Lolli’s visual approach is understated and unobtrusive – allowing the dialogue to roll in a naturalistic, true-to-life vein – and punctuates scenes with extensive close-ups. The pay-off is particularly high in the middle of the film, when Silvia’s desire to enjoy her mother’s last days to the fullest and to surround her with loving, nurturing care clashes with her own inability to ignore the signs of her mother’s agony.
It’s here that little Antonio plays a crucial role: the boy, with his surprisingly pensive face, adds variety to individual scenes. When, early in the film, Leticia returns from yet another round of chemo and barely makes it up the stairs, she nevertheless re-emerges from her bedroom to go out trick-or-treating. Thus Antonio’s flittering, fidgety, warm presence, as well as his knowing face and final angry outburst, gives welcome breathing room to a story that otherwise could have seemed merciless, and mirthless.

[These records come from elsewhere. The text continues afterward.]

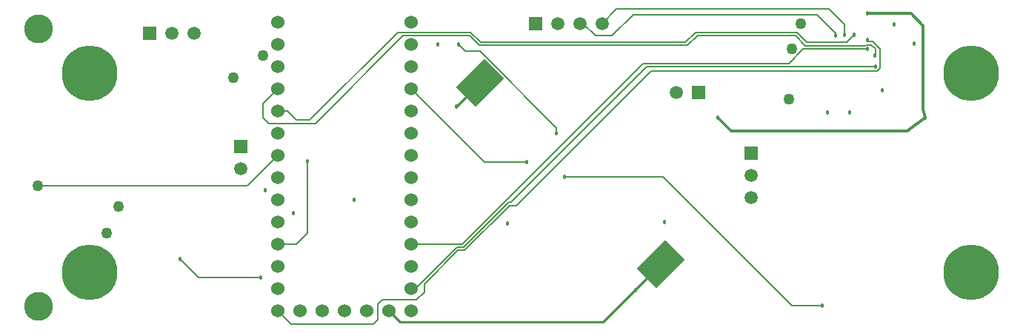
<source format=gbl>
G04*
G04 #@! TF.GenerationSoftware,Altium Limited,Altium Designer,21.9.2 (33)*
G04*
G04 Layer_Physical_Order=4*
G04 Layer_Color=16711680*
%FSLAX25Y25*%
%MOIN*%
G70*
G04*
G04 #@! TF.SameCoordinates,D22C8EEC-9F66-4CA6-A23B-34AD4F9630FA*
G04*
G04*
G04 #@! TF.FilePolarity,Positive*
G04*
G01*
G75*
%ADD12C,0.01000*%
%ADD32R,0.05906X0.05906*%
%ADD46C,0.05000*%
%ADD59C,0.00800*%
%ADD61C,0.01200*%
%ADD65C,0.00600*%
%ADD66C,0.13000*%
%ADD67C,0.06000*%
%ADD68C,0.25000*%
%ADD69C,0.05906*%
%ADD70R,0.05906X0.05906*%
%ADD71C,0.01800*%
G04:AMPARAMS|DCode=83|XSize=125.98mil|YSize=180mil|CornerRadius=0mil|HoleSize=0mil|Usage=FLASHONLY|Rotation=135.000|XOffset=0mil|YOffset=0mil|HoleType=Round|Shape=Rectangle|*
%AMROTATEDRECTD83*
4,1,4,0.10818,0.01910,-0.01910,-0.10818,-0.10818,-0.01910,0.01910,0.10818,0.10818,0.01910,0.0*
%
%ADD83ROTATEDRECTD83*%

D12*
X188000Y-34864D02*
X198432Y-24432D01*
X188000Y-35000D02*
Y-34864D01*
X157500Y-127000D02*
X162500Y-132000D01*
X254000D01*
X280000Y-106000D01*
D32*
X320500Y-56000D02*
D03*
X91000Y-53000D02*
D03*
D46*
X36000Y-80000D02*
D03*
X-500Y-70500D02*
D03*
X30500Y-92000D02*
D03*
X87500Y-22000D02*
D03*
X101000Y-12000D02*
D03*
X339000Y-9000D02*
D03*
X343000Y2500D02*
D03*
X337500Y-31500D02*
D03*
D59*
X93673Y-70500D02*
G03*
X94234Y-70266I-4J800D01*
G01*
X161727Y-1600D02*
G03*
X161167Y-1833I4J-800D01*
G01*
X121669Y-41000D02*
G03*
X122233Y-40767I0J800D01*
G01*
X-500Y-70500D02*
Y-70500D01*
X94234Y-70266D02*
X107500Y-57000D01*
X-500Y-70500D02*
X93673D01*
X121000Y-92000D02*
Y-59500D01*
X107500Y-97000D02*
X116000D01*
X121000Y-92000D01*
X63500Y-103500D02*
X72000Y-112000D01*
X100000D01*
X115843Y-41000D02*
X121669D01*
X122233Y-40767D02*
X161167Y-1833D01*
X161731Y-1600D02*
X194363D01*
X161727Y-1600D02*
X161731Y-1600D01*
X164000Y-3000D02*
X193783D01*
X103500Y-42500D02*
X124500D01*
X164000Y-3000D01*
X193783D02*
X198183Y-7400D01*
X337450Y-15500D02*
X343850Y-9100D01*
X373000D01*
X376343Y-12116D02*
X376500Y-11958D01*
Y-9000D01*
X371913Y-7500D02*
X372213Y-7200D01*
X374700D02*
X376500Y-9000D01*
X372213Y-7200D02*
X374700D01*
X345000Y-7500D02*
X371913D01*
X340500Y-3000D02*
X345000Y-7500D01*
X101000Y-40000D02*
X103500Y-42500D01*
X101000Y-40000D02*
Y-33500D01*
X107500Y-27000D01*
Y-37000D02*
X111843D01*
X115843Y-41000D01*
X341100Y-1600D02*
X345600Y-6100D01*
X363500D01*
X367000Y-2600D01*
X373000Y-5100D02*
X373700Y-5800D01*
X375280D01*
X378500Y-9020D01*
X275500Y-19000D02*
X377287D01*
X378500Y-17787D02*
Y-9020D01*
X377287Y-19000D02*
X378500Y-17787D01*
X215000Y-79500D02*
X275500Y-19000D01*
X107500Y-127000D02*
X113500Y-133000D01*
X362500Y-2600D02*
Y2000D01*
X253500Y2500D02*
X260000Y9000D01*
X355500D01*
X362500Y2000D01*
X358500Y-3100D02*
Y-2000D01*
X296375Y-3000D02*
X340500D01*
X350250Y6250D02*
X358500Y-2000D01*
X350250Y6250D02*
Y6410D01*
X194363Y-1600D02*
X198763Y-6000D01*
X198183Y-7400D02*
X291975D01*
X296375Y-3000D01*
X198763Y-6000D02*
X291000D01*
X295400Y-1600D01*
X341100D01*
X243500Y2500D02*
X245000D01*
X250500Y-3000D01*
X258000D01*
X267410Y6410D01*
X350250D01*
X273400Y-17100D02*
X376500D01*
X167500Y-117000D02*
X169520D01*
X212400Y-78100D02*
X273400Y-17100D01*
X154500Y-122000D02*
X170000D01*
X173500Y-118500D01*
Y-115000D01*
X152500Y-124000D02*
X154500Y-122000D01*
X113500Y-133000D02*
X150500D01*
X152500Y-131000D01*
Y-124000D01*
X339000Y-124500D02*
X352500D01*
X281000Y-66500D02*
X339000Y-124500D01*
X236500Y-66500D02*
X281000D01*
X167500Y-97000D02*
X190500D01*
X272000Y-15500D01*
X337450D01*
X169520Y-117000D02*
X188120Y-98400D01*
X191080D01*
X211380Y-78100D01*
X212400D01*
X173500Y-115000D02*
X188700Y-99800D01*
X191660D01*
X211960Y-79500D01*
X215000D01*
X167500Y-27000D02*
X200500Y-60000D01*
X219500D01*
D61*
X398000Y-36783D02*
G03*
X398060Y-37153I1200J5D01*
G01*
X390585Y-46000D02*
G03*
X391320Y-45749I-0J1200D01*
G01*
X391338Y-45735D02*
G03*
X391321Y-45748I716J-963D01*
G01*
X397997Y1006D02*
G03*
X397653Y1847I-1200J-0D01*
G01*
X398060Y-37153D02*
X399000Y-40000D01*
X397997Y1006D02*
X398000Y-36783D01*
X391338Y-45735D02*
X399000Y-40000D01*
X391320Y-45749D02*
X391321Y-45748D01*
X311500Y-46000D02*
X390585D01*
X397649Y1852D02*
X397653Y1847D01*
X392500Y7000D02*
X397649Y1852D01*
X373000Y7000D02*
X392500D01*
X305500Y-40000D02*
X311500Y-46000D01*
D65*
X233000Y-47000D02*
Y-44500D01*
X198500Y-10000D02*
X233000Y-44500D01*
X189000Y-7000D02*
X192000Y-10000D01*
X198500D01*
D66*
X0Y0D02*
D03*
Y-125000D02*
D03*
D67*
X127500Y-127000D02*
D03*
X107500Y3000D02*
D03*
Y-7000D02*
D03*
Y-17000D02*
D03*
Y-27000D02*
D03*
Y-37000D02*
D03*
Y-47000D02*
D03*
Y-57000D02*
D03*
Y-67000D02*
D03*
Y-77000D02*
D03*
Y-87000D02*
D03*
Y-97000D02*
D03*
Y-107000D02*
D03*
Y-117000D02*
D03*
Y-127000D02*
D03*
X117500D02*
D03*
X137500D02*
D03*
X147500D02*
D03*
X157500D02*
D03*
X167500D02*
D03*
Y-117000D02*
D03*
Y-107000D02*
D03*
Y-97000D02*
D03*
Y-87000D02*
D03*
Y-77000D02*
D03*
Y-67000D02*
D03*
Y-57000D02*
D03*
Y-47000D02*
D03*
Y-37000D02*
D03*
Y-27000D02*
D03*
Y-17000D02*
D03*
Y-7000D02*
D03*
Y3000D02*
D03*
D68*
X23000Y-20000D02*
D03*
X419500D02*
D03*
Y-109500D02*
D03*
X23000D02*
D03*
D69*
X320500Y-66000D02*
D03*
Y-76000D02*
D03*
X91000Y-63000D02*
D03*
X60000Y-2000D02*
D03*
X70000D02*
D03*
X253500Y2500D02*
D03*
X243500D02*
D03*
X233500D02*
D03*
X287000Y-28500D02*
D03*
D70*
X50000Y-2000D02*
D03*
X223500Y2500D02*
D03*
X297000Y-28500D02*
D03*
D71*
X121000Y-59500D02*
D03*
X63500Y-103500D02*
D03*
X268500Y-117500D02*
D03*
X233000Y-47000D02*
D03*
X189000Y-7000D02*
D03*
X179500D02*
D03*
X399000Y-40000D02*
D03*
X142000Y-77000D02*
D03*
X114500Y-83000D02*
D03*
X373000Y-5100D02*
D03*
Y-9100D02*
D03*
X376343Y-12116D02*
D03*
X376500Y-17100D02*
D03*
X367000Y-2600D02*
D03*
X362500D02*
D03*
X358500Y-3100D02*
D03*
X385000Y2000D02*
D03*
X365000Y-37600D02*
D03*
X379500Y-27600D02*
D03*
X394000Y-6600D02*
D03*
X355000Y-37600D02*
D03*
X373000Y7000D02*
D03*
X305500Y-40000D02*
D03*
X352500Y-124500D02*
D03*
X102000Y-72500D02*
D03*
X100000Y-112000D02*
D03*
X188000Y-35000D02*
D03*
X219500Y-60000D02*
D03*
X236500Y-66500D02*
D03*
X211000Y-87500D02*
D03*
X281500Y-87000D02*
D03*
D83*
X198432Y-24432D02*
D03*
X280000Y-106000D02*
D03*
M02*

</source>
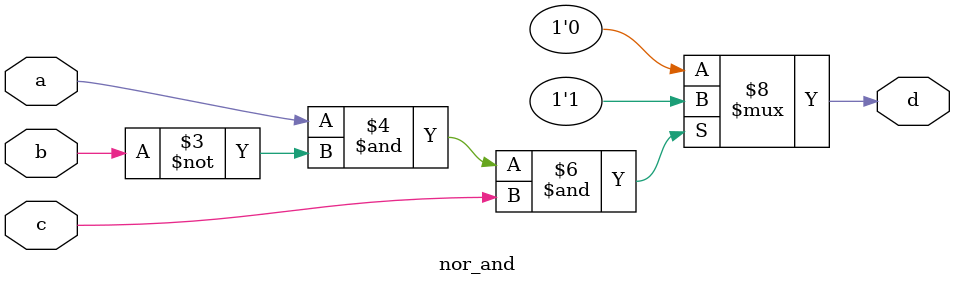
<source format=v>


module nor_and (input a, b, c, output reg d);
	
	always @ (a or b or c) begin
		if 
			(a == 1'b1 & b == 1'b0 & c == 1'b1) 
			begin
				d = 1'b1;
		end
		else
			d = 1'b0;
		end
endmodule		
</source>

One must also give credit to Lolli for turning a title as prosaic as ‘litigator’ into something more fluid and imbued with feeling. The word references, quite obviously, the mother and daughter’s careers, as well as their unique sense of justice, but it also alludes to their fiercely confrontational, combative mother-daughter relationship, in which love, honesty and competitiveness mix dangerously. I would also like to think that ‘litigator,’ in its softer permutation, is linked to another word, ‘mitigate’, and that it’s this connection that ultimately drives Lolli’s film: a deep belief that despite all the heartaches, the balance of life somehow leans towards hope – a grace given these characters in the form of small, fleeting yet meaningful acts of love.